== Extracted information ==

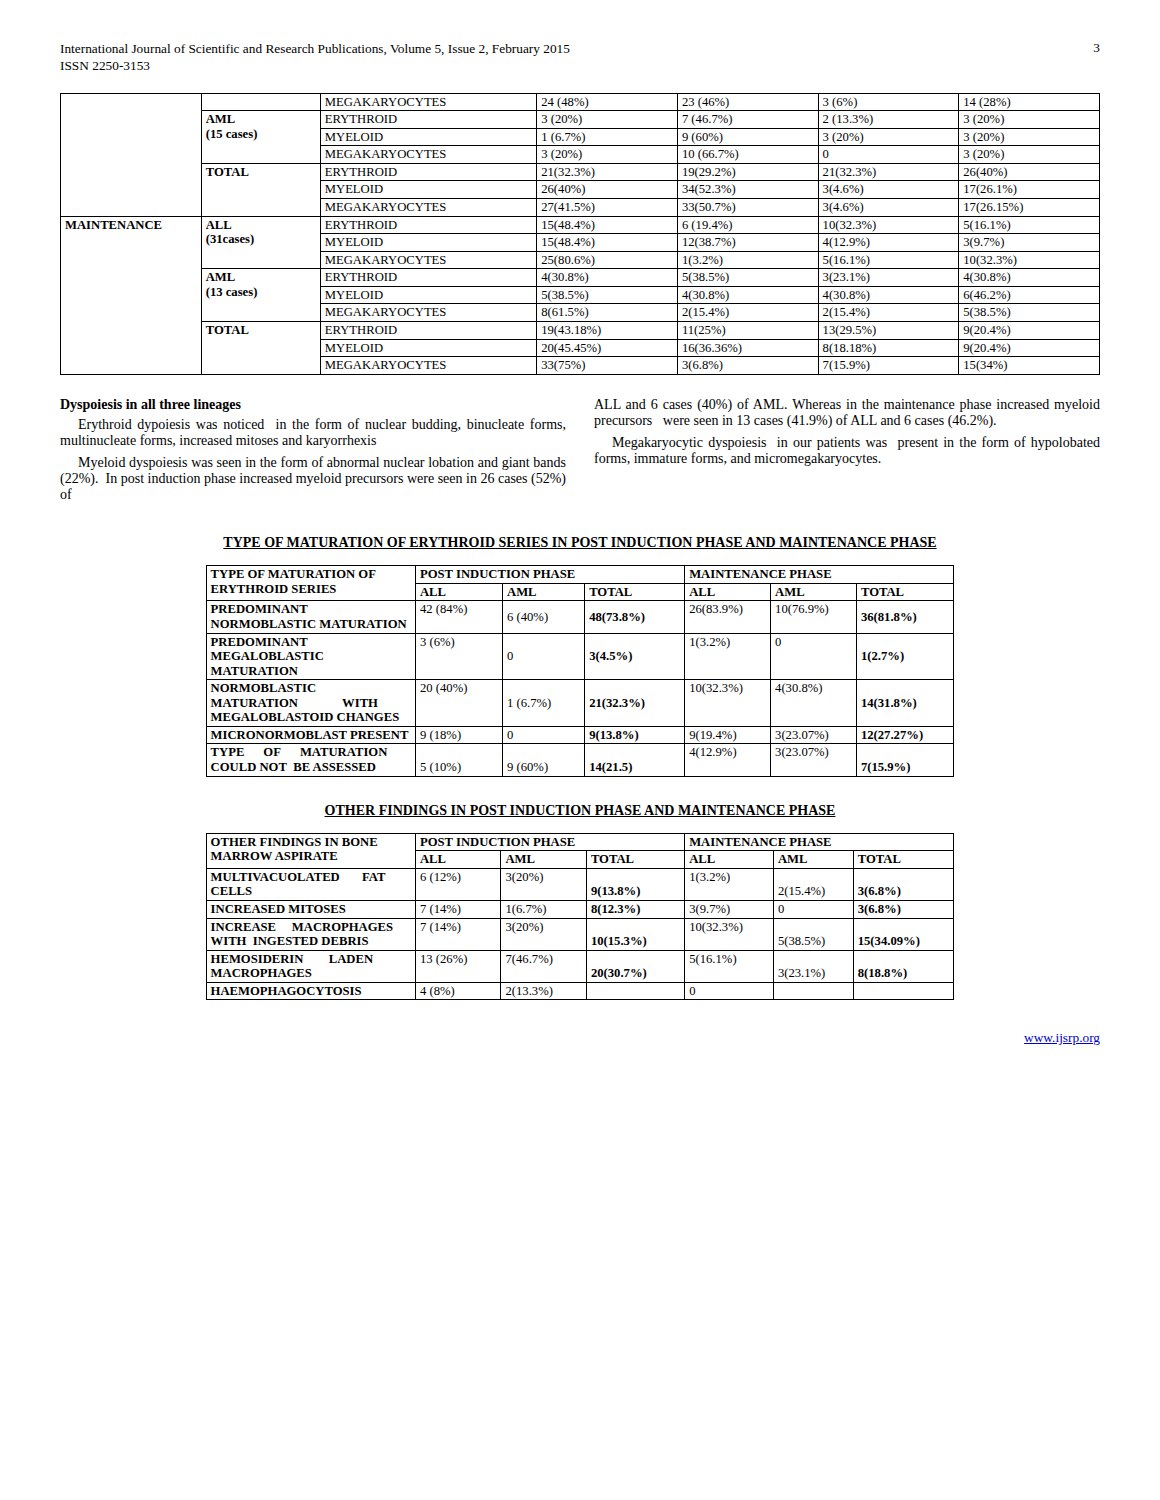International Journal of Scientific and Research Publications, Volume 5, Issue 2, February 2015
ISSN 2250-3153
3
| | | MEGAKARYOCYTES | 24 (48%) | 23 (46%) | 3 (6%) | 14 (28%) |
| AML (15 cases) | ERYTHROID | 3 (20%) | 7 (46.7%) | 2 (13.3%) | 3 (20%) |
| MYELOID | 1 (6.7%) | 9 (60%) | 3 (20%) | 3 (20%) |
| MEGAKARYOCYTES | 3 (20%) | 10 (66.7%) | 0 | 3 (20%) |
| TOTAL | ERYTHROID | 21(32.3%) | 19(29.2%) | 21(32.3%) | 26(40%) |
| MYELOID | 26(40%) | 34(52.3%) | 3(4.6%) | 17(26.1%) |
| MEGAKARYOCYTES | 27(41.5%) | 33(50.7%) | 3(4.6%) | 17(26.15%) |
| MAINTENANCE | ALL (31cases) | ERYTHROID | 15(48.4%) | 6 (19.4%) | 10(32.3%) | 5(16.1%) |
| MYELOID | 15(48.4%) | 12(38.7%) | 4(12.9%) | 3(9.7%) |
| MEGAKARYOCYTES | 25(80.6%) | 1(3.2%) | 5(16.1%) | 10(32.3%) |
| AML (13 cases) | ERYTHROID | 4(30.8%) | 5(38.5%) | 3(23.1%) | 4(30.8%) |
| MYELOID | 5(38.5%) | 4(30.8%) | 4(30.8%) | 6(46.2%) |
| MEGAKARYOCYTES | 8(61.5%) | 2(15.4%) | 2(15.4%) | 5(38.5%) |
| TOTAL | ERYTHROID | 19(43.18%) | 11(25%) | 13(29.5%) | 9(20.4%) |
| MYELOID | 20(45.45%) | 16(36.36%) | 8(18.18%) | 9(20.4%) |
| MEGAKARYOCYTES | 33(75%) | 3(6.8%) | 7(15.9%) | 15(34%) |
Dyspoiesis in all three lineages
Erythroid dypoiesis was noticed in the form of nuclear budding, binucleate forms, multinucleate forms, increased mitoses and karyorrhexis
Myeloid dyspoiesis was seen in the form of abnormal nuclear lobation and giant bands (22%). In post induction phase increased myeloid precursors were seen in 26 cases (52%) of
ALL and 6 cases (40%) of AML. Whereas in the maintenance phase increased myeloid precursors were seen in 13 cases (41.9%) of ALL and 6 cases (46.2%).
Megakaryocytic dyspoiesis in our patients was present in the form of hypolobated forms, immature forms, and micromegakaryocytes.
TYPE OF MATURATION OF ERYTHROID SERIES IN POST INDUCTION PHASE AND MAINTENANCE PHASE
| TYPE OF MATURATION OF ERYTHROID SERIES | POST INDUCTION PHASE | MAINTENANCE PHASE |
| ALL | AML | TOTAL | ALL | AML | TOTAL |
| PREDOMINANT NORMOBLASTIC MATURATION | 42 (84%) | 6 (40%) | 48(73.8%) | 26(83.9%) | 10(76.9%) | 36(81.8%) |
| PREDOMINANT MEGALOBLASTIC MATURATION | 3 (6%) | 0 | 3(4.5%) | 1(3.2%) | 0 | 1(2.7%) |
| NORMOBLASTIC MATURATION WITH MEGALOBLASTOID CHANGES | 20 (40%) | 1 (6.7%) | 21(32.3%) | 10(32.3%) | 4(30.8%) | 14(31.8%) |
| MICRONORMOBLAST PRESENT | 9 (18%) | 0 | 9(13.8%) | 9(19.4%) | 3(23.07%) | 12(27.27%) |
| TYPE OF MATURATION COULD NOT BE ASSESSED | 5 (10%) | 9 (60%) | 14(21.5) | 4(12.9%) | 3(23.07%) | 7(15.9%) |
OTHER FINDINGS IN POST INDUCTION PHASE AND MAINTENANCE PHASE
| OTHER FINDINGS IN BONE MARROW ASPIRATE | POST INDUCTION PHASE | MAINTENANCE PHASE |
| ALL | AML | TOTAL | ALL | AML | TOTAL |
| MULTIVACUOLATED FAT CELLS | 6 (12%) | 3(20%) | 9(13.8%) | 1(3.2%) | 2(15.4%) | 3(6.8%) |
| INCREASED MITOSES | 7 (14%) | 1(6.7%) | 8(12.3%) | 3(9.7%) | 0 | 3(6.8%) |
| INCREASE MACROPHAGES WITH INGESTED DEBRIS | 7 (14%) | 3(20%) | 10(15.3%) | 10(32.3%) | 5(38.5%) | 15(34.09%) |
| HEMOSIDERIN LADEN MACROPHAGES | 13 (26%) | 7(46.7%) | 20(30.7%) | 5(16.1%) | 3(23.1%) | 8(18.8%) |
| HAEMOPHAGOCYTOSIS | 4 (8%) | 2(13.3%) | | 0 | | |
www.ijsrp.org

===
== Extracted information ==

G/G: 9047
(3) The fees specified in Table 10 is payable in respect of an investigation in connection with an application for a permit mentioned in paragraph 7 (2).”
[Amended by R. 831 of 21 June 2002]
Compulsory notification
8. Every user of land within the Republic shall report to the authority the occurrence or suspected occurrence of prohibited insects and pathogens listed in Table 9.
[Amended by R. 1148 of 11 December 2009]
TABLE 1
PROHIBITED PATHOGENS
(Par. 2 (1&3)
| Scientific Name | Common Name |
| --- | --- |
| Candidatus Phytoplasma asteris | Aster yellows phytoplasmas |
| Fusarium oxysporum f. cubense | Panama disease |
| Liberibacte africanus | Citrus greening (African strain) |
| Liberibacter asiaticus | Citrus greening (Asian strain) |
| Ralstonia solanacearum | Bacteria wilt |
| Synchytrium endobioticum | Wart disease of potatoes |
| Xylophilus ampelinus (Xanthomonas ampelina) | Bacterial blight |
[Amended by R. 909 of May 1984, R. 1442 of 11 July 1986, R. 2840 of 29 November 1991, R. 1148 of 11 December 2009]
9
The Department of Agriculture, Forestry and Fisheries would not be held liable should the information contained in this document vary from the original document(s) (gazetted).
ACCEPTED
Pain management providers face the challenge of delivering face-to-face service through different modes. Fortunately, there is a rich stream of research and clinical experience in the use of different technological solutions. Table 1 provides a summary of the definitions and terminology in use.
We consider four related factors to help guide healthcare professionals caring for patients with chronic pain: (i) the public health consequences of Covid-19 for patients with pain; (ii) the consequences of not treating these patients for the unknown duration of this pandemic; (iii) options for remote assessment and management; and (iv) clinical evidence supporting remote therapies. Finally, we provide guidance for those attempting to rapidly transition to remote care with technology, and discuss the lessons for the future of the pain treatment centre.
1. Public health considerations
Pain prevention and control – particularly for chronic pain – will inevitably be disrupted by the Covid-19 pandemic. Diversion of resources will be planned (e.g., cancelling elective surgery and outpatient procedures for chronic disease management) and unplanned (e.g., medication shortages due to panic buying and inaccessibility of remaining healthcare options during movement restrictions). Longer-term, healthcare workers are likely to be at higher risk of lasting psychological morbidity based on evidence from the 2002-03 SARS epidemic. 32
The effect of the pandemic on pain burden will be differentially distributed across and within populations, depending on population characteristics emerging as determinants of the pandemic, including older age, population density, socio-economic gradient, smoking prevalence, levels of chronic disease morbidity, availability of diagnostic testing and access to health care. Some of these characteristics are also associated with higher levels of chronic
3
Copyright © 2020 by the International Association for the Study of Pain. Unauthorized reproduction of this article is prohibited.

===

• _What you will do_
Which of the lines above mention the word "December"? Pull those lines out.

• _The completed task_
[Amended by R. 1148 of 11 December 2009]
[Amended by R. 909 of May 1984, R. 1442 of 11 July 1986, R. 2840 of 29 November 1991, R. 1148 of 11 December 2009]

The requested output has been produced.